Dataset items
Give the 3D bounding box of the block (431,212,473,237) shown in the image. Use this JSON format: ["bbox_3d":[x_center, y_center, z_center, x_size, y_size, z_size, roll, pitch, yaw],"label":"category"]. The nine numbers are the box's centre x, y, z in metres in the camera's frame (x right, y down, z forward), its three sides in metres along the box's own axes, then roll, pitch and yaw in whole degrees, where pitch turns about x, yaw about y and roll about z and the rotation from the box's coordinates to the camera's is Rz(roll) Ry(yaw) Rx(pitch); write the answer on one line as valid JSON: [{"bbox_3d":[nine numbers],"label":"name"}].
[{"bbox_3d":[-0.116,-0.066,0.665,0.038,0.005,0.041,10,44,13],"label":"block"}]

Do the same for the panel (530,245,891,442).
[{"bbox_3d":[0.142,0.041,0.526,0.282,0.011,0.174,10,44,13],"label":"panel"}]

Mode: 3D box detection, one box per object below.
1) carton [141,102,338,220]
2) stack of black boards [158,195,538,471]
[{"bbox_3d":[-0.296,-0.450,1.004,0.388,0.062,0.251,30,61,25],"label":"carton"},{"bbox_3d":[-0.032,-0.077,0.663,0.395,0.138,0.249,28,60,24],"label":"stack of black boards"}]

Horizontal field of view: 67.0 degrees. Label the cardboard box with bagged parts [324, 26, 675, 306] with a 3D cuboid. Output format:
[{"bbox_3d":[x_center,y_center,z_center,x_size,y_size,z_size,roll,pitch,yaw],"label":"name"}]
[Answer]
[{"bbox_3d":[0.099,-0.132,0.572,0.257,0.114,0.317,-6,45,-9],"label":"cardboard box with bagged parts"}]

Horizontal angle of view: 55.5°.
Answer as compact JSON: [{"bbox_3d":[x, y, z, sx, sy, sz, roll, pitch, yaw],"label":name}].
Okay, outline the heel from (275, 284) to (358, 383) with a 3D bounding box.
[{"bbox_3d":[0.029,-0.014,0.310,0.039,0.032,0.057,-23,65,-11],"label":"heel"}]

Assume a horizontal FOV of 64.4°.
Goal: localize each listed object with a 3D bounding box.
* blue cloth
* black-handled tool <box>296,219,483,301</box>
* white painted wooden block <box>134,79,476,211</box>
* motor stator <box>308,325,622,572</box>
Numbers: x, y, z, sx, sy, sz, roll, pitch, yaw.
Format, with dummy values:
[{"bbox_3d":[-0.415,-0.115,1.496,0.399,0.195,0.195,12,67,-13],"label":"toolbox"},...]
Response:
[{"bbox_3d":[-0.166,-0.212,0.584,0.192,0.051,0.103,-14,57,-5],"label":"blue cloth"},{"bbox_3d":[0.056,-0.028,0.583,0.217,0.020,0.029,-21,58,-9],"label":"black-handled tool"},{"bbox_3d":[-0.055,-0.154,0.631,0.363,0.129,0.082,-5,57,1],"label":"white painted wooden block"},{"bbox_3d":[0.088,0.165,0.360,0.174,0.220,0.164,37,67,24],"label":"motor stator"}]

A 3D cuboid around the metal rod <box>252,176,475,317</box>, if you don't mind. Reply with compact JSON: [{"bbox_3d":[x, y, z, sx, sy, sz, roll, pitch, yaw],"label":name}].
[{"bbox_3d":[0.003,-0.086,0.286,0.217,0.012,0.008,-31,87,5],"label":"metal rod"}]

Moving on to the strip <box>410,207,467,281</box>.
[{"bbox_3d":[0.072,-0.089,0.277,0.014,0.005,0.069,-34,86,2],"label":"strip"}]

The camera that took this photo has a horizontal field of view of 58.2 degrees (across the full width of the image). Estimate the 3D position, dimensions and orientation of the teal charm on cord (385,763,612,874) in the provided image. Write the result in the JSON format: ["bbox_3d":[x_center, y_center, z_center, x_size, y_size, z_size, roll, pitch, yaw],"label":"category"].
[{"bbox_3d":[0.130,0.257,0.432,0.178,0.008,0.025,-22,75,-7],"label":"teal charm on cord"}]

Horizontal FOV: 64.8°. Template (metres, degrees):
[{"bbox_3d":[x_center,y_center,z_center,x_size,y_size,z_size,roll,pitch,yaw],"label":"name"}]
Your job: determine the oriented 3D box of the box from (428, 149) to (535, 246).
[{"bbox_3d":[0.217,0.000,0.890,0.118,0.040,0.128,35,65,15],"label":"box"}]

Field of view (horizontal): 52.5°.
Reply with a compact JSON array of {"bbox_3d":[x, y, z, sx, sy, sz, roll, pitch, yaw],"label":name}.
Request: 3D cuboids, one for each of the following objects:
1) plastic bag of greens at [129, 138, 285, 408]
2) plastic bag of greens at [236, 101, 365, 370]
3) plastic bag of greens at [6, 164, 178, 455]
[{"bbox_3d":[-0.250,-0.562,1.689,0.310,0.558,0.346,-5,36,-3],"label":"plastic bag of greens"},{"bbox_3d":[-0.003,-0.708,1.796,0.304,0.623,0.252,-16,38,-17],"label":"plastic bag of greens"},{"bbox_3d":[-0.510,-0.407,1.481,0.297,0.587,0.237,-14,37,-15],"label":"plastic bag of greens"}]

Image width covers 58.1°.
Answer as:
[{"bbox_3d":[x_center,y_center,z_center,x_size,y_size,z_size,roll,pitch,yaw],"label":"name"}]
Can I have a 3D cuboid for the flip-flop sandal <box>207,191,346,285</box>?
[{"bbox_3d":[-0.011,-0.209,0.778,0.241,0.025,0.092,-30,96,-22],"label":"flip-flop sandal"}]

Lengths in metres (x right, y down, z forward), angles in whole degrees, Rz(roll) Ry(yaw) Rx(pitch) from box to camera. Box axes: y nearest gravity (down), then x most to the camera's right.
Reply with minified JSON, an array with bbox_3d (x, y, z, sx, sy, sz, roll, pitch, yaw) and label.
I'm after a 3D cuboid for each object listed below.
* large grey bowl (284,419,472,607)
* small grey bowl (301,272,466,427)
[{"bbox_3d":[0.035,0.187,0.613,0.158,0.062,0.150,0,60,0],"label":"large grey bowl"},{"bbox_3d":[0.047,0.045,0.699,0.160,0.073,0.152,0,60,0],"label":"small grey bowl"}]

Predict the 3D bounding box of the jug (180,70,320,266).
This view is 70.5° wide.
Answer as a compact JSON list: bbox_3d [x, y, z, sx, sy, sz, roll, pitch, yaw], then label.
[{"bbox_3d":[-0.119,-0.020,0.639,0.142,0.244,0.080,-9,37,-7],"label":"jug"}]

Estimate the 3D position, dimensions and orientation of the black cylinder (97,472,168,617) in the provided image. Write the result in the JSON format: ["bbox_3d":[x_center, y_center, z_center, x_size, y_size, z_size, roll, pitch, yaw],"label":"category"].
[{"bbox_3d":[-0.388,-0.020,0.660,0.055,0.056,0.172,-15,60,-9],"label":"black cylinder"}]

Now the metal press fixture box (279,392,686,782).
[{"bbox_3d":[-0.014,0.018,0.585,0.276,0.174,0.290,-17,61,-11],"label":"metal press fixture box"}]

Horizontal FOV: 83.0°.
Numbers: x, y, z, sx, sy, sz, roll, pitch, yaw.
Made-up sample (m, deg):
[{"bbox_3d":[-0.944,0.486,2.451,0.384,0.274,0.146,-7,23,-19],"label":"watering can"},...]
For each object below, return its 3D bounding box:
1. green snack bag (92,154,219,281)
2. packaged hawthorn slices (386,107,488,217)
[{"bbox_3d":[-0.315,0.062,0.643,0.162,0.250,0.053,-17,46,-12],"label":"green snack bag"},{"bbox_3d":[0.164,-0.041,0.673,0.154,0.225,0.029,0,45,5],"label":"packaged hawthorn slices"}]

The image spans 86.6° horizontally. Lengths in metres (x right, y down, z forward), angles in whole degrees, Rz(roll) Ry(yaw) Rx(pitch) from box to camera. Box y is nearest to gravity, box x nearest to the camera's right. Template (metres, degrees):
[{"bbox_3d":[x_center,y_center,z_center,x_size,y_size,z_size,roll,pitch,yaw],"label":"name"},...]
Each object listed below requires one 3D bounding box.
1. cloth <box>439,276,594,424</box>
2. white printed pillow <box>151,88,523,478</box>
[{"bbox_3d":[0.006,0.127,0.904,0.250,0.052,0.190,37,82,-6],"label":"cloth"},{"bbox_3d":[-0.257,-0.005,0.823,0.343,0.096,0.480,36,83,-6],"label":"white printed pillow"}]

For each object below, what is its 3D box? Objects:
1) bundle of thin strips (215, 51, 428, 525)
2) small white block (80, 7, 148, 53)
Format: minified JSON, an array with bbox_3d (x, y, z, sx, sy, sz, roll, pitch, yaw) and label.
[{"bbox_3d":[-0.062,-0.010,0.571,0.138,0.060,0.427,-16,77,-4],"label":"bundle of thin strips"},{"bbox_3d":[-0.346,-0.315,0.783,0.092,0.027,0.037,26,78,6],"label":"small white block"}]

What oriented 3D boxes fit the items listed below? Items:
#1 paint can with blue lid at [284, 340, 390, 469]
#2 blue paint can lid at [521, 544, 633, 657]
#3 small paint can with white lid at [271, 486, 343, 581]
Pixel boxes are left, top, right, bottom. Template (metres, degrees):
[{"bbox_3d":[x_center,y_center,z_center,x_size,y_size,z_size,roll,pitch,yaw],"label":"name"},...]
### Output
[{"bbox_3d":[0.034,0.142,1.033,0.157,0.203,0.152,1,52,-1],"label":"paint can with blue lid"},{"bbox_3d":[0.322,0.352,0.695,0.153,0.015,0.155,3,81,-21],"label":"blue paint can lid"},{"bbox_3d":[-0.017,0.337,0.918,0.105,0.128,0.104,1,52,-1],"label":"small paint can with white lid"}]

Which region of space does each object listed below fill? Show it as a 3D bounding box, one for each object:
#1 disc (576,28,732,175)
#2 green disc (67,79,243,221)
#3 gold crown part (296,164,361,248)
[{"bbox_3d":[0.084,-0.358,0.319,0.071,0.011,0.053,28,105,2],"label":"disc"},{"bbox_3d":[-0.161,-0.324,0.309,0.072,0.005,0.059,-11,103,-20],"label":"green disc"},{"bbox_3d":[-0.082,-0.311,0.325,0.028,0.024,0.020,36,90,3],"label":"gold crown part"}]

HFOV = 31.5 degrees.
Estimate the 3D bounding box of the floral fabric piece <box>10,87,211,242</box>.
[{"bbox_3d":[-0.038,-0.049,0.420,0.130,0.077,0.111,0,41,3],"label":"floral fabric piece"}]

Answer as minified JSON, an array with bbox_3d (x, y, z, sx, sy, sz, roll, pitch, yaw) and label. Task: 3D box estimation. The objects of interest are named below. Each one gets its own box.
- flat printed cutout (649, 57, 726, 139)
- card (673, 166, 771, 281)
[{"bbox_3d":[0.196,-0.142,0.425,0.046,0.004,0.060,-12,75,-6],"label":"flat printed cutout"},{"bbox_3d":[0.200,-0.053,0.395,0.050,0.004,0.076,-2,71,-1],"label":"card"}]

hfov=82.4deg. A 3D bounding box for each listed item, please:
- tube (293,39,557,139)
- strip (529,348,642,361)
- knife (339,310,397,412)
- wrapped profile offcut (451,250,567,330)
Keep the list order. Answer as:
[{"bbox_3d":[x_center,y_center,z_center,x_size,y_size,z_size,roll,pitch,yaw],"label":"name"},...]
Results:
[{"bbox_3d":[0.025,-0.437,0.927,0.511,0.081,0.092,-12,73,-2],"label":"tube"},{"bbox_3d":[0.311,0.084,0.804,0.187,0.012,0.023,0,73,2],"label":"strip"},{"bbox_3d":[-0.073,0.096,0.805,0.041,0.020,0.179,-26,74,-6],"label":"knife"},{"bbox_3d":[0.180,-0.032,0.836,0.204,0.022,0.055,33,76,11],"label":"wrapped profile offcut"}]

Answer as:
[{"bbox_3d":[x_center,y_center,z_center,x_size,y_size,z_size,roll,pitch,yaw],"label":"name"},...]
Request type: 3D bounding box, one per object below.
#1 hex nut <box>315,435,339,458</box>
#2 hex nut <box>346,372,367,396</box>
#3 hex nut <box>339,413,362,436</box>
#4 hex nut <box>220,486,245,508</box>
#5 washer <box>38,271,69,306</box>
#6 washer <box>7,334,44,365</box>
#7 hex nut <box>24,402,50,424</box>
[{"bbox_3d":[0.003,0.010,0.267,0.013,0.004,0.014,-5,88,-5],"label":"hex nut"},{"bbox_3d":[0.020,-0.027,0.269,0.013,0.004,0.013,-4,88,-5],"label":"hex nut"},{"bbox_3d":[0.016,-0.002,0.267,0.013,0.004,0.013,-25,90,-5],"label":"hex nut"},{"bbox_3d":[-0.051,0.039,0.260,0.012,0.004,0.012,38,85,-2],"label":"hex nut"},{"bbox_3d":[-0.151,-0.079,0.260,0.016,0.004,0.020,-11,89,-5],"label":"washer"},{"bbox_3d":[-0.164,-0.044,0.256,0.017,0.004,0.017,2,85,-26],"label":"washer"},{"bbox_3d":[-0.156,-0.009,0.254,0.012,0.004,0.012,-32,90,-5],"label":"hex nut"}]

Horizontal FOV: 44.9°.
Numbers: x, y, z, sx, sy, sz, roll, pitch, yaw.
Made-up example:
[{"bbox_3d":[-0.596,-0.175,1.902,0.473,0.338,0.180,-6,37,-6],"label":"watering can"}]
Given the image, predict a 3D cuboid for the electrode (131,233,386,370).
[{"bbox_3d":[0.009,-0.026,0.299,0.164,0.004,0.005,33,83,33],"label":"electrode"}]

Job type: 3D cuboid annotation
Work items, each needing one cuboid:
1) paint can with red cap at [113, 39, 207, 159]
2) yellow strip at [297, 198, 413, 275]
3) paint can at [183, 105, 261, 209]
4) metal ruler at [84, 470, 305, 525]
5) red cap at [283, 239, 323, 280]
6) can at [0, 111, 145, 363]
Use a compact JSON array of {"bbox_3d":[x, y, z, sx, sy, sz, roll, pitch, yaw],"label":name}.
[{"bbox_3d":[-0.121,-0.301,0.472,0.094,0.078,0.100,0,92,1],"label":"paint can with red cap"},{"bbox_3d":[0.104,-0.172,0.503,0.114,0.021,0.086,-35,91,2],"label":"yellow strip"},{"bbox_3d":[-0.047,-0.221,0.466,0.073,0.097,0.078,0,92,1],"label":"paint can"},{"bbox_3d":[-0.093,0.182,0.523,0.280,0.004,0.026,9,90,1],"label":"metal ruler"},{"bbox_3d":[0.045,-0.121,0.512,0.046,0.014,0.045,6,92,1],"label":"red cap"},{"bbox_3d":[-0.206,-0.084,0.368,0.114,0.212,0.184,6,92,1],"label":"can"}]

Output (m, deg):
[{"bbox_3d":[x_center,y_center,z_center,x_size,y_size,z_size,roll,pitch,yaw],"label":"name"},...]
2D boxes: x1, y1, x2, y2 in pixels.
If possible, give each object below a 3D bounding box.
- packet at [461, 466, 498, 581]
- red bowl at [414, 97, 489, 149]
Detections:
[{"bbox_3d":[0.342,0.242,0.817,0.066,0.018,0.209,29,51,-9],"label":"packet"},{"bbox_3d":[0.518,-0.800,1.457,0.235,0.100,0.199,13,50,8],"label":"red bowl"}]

**WHAT IS REQUIRED**
The answer must be every line from the records above that contains the word "Request", copied in full.

**EXERCISE RESULT**
Request: 3D cuboids, one for each of the following objects:
Request type: 3D bounding box, one per object below.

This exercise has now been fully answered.